Le TAS est une juridiction arbitrale internationale spécialisée dans le règlement des conflits liés au sport. Installé à Lausanne, en Suisse, il représente, dans la plupart des cas, le recours ultime pour les affaires sportives, y compris celles touchant au football. Son fonctionnement repose sur un système d’arbitrage : pour chaque dossier, les parties choisissent leurs arbitres parmi une liste d’experts en droit du sport. Le TAS regroupe plusieurs centaines d’arbitres, dont environ 170 spécialisés dans le football. Dans ce dossier qui s’inscrit dans les prolongements de la finale de la CAN 2025 disputée le 18 janvier dernier entre le Sénégal et le Maroc, chaque partie, d’un côté la Fédération sénégalaise de football et, de l’autre, la CAF et la Fédération royale marocaine de football, désigne un arbitre. Un troisième arbitre, président du panel, est ensuite nommé par le TAS afin d’assurer une composition impartiale, le plus souvent constituée de trois membres.
Avant la création du TAS en 1984, les litiges sportifs étaient traités de manière dispersée, sans cadre juridictionnel harmonisé. Le tribunal a été établi sous l’impulsion de Juan Antonio Samaranch, alors président du Comité international olympique. À ses débuts, son financement, majoritairement assuré par le CIO, avait suscité des interrogations sur son indépendance. Après une réforme approuvée par le Tribunal fédéral suisse, le TAS a été restructuré et reconnu comme une juridiction véritablement indépendante en 1994.
Le cœur du débat juridique
Le différend entre le Sénégal et la CAF constitue une situation quasi inédite dans l’histoire du sport. À ce jour, aucune affaire strictement comparable n’a été tranchée à ce niveau.
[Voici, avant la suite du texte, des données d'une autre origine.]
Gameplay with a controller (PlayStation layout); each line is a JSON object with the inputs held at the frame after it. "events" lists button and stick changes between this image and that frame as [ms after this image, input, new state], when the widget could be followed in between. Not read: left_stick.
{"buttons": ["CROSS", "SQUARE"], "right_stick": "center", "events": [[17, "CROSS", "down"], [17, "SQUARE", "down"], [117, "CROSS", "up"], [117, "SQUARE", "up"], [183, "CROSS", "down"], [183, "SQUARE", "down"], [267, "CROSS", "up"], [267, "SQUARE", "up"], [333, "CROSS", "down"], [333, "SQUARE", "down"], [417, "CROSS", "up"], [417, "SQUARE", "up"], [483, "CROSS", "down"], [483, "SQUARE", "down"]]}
Un précédent fréquemment évoqué remonte à 2019, lorsque l’Espérance Sportive de Tunis avait été déclarée vainqueur de la Ligue des champions africaine face au Wydad Athletic Club, après le retrait des Marocains en cours de match. Dans le cadre de la finale Sénégal-Maroc, toute la question juridique repose sur l’interprétation du « forfait ». Les faits au cœur de la controverse sont les suivants : les joueurs sénégalais avaient quitté le terrain ; la rencontre a ensuite repris avec l’accord de l’arbitre ; le penalty ayant été sifflé par Brahim Diaz a été manqué ; le match s’est prolongé ; et le Sénégal a finalement marqué et a remporté la rencontre, couronnée par le coup de sifflet final et la remise du trophée.
Deux lectures du règlement de la CAF s’opposent alors. D’un côté, une lecture stricte, fondée notamment sur les articles 82 et 84, selon laquelle le simple fait de quitter le terrain sans autorisation pourrait entraîner un forfait automatique ; et, de l’autre, une lecture contextuelle qui prend en compte la reprise du match avec l’accord de l’arbitre et l’absence d’avertissement clair donné aux joueurs sénégalais sur une éventuelle disqualification. Le TAS pourrait donc prononcer une décision en faveur de l’une ou de l’autre interprétation, en fonction du cadre retenu.
Le TAS, pas forcément la dernière étape
Souvent présenté comme la juridiction suprême du sport, le TAS n’est toutefois pas l’ultime recours. Ses décisions peuvent être contestées devant le Tribunal fédéral suisse, qui constitue la plus haute autorité judiciaire en matière sportive. En pratique, environ 6 % des décisions du TAS font l’objet d’un recours devant ce tribunal.